Oof. Poorly played, Ann. It’s tough to think of a pass-the-buck political excuse more shopworn than blaming the media. It is the last resort of nuts, scoundrels, and the wildly unqualified. (Yep. Looking at you, Sarah Palin.) And, understandably, the people who find it most tiresome are members of the media, who will promptly stomp upon any such rationalization with both feet until it looks like South Carolina roadkill.

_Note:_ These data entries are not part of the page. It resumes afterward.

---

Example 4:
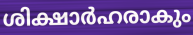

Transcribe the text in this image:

ശിക്ഷാർഹരാകും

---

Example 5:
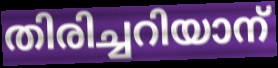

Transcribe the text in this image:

തിരിച്ചറിയാന്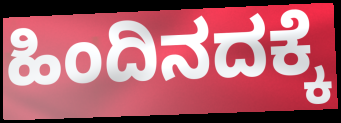
ಹಿಂದಿನದಕ್ಕೆ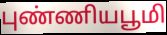
புண்ணியபூமி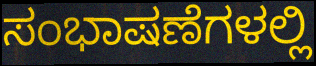
ಸಂಭಾಷಣೆಗಳಲ್ಲಿ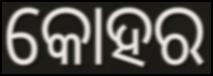
କୋହର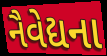
નૈવેદ્યનાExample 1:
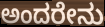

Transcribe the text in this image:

ಅಂದರೇನು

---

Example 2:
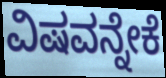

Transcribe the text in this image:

ವಿಷವನ್ನೇಕೆ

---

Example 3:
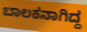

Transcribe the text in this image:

ಬಾಲಕನಾಗಿದ್ದ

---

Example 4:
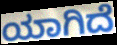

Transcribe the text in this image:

ಯಾಗಿದೆ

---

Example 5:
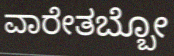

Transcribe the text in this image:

ವಾರೇತಬ್ಬೋ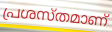
പ്രശസ്തമാണ്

Should Ann have gone down this road? Not if she wanted to avoid a good old-fashioned beat-down. But, to be fair, media bashing has become a nearly irresistible road in modern politics (if not society more broadly)—especially, though not exclusively, among Republicans. And, to her credit, Ann did not get nearly as whiny or confrontational as many of her GOP compadres.

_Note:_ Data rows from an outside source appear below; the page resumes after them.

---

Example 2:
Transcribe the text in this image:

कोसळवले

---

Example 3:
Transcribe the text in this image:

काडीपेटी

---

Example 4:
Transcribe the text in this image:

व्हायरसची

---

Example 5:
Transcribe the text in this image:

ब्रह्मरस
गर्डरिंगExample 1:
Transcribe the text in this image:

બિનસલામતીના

Indeed, when Wallace invited her to grouse about the media being “in the tank for Barack Obama,” Ann largely demurred. “I think any time you are running for office you always think that you are being portrayed unfairly. And we, of course, on our side believe that there is more bias in favor of the other side. I think that, you know, that is a pretty universal—universally felt opinion.”
Let’s unpack this answer a bit. Yes, it contains the requisite nod to “liberal bias”—the devout conservative belief that provides the very foundation of Fox News. But rather than wallow in how unfair anyone was to her man in particular, Ann acknowledges that everyone who runs for office thinks the media is out to get them—both broadening the issue and shifting at least part of the onus to candidates’ perception of their coverage. And when you get right down to it, who can blame candidates for feeling that way? Political journalists are a dirt-digging lot, always trolling for gaffes and scandals and controversy. Regardless of party, only an idiot would treat us as anything other than dangerous wild animals. (Just ask Hillary about coverage of her campaign in ’08.)
So, yeah, Ann was tiresome and a bit whiny in her post-election debut. But cut the gal some slack. Few defeats are at once so public and so personal as losing the White House. The wounds are still raw, and, all things considered, she’s showing more honesty and spunk than many who have gone before her.